Bei der Beurteilung der Frage, ob psychische Beeinträchtigungen infolge des Unfalltodes eines nahen Angehörigen eine Gesundheitsverletzung im Sinne des § 823 Abs. 1 BGB darstellen und damit vom Unfallverursacher auszugleichen sind, ist zunächst maßgeblich, ob die psychischen Beeinträchtigungen auf die direkte Beteiligung des „Schockgeschädigten“ an dem Unfall oder das Miterleben des Unfalls zurückzuführen sind oder ob sie durch den Anblick des Unfallopfers oder den Erhalt der Nachricht von dem Unfall ausgelöst wurden.

Eine durch ein Unfallgeschehen ausgelöste, traumatisch bedingte psychische Störung von Krankheitswert kann eine Gesundheitsverletzung i.S.d. § 823 Abs. 1 BGB darstellen.  Eine organische Ursache ist nicht vorausgesetzt, es genügt die hinreichende Gewissheit, dass die psychisch bedingte Gesundheitsschädigung ohne die Verletzungshandlung nicht aufgetreten wäre.

Im Bereich der sog.
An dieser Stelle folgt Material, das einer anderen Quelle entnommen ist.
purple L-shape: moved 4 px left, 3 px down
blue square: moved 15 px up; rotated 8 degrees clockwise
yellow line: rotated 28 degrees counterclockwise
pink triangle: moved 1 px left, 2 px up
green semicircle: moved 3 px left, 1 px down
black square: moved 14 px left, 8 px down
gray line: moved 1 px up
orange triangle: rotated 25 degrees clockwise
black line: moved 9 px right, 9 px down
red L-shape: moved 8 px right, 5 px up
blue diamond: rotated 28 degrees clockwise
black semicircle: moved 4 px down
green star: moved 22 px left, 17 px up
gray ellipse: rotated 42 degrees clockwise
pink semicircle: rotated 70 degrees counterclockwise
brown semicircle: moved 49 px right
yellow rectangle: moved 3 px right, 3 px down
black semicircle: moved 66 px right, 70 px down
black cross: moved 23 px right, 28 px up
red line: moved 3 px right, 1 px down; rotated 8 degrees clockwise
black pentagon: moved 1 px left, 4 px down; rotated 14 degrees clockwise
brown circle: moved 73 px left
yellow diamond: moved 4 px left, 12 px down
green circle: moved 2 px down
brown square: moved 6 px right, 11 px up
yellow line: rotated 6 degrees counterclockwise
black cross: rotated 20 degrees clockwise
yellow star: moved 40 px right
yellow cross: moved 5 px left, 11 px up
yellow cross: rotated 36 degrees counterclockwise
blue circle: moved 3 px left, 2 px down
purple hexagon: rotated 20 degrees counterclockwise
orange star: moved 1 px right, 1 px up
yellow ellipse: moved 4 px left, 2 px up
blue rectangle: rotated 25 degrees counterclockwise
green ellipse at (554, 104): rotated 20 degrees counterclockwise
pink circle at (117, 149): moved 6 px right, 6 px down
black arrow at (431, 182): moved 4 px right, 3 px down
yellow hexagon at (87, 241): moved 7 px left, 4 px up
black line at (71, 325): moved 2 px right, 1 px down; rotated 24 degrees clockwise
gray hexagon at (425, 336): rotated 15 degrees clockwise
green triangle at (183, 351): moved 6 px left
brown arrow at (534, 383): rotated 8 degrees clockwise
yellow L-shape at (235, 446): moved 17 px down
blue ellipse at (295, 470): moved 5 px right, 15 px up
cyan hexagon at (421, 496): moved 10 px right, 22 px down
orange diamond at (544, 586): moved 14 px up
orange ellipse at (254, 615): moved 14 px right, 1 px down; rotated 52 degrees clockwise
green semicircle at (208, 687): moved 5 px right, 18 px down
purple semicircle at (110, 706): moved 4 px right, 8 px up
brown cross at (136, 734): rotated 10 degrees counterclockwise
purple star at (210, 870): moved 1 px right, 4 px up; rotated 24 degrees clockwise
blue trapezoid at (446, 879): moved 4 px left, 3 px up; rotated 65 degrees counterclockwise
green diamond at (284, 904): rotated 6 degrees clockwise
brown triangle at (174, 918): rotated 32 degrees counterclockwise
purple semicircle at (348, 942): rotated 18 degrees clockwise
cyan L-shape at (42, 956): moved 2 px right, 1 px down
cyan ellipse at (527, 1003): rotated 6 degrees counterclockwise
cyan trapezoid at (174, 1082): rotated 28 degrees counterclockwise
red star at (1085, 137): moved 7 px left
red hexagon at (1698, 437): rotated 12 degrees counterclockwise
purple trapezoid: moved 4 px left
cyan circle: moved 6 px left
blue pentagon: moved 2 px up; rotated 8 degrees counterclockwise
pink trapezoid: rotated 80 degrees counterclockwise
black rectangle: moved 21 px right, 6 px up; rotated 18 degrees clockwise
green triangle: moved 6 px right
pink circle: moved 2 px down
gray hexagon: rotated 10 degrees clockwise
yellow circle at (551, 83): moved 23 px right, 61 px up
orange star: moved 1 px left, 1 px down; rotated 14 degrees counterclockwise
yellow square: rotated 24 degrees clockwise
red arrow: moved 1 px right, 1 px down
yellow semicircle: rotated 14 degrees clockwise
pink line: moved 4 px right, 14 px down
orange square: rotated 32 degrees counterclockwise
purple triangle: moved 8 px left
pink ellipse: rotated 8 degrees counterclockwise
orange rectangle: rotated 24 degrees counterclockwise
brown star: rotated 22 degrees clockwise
Schockschäden reicht es jedoch nicht aus, dass sie zu Störungen der physiologischen Abläufe führen und für die körperliche Befindlichkeit medizinisch relevant sind. Vielmehr können die psychischen Beeinträchtigungen infolge des Todes eines  nahen Angehörigen nur dann als Gesundheitsverletzung i.S.d. § 823 Abs. 1 BGB angesehen werden, wenn sie pathologisch fassbar sind, also Krankheitswert haben, und über die gesundheitlichen Beeinträchtigungen hinausgehen, denen Hinterbliebene bei der Benachrichtigung vom tödlichen Unfall eines Angehörigen erfahrungsgemäß ausgesetzt sind.

Ein relevantes Krankheitsbild ist immer dann gegeben, wenn infolge des Unfalls ein in einem der gängigen Diagnoseschlüssel (ICD-10, DSM IV oder DSM V) umschriebenes psychisches Krankheitsbild eingetreten ist, z.B. eine akute Belastungsreaktion im Sinne der ICD-10 F 43.9 G.

Nach der Rechtsprechung des BGH liegt die Haftung des Schädigers für psychische Folgen beim Angehörigen nahe bzw. näher, wenn der Angehörigen das Unfallgeschehen direkt miterlebt hat. Letztendlich sind die psychischen Folgen aber durch ein traumatologisches Gutachten zu bestimmen.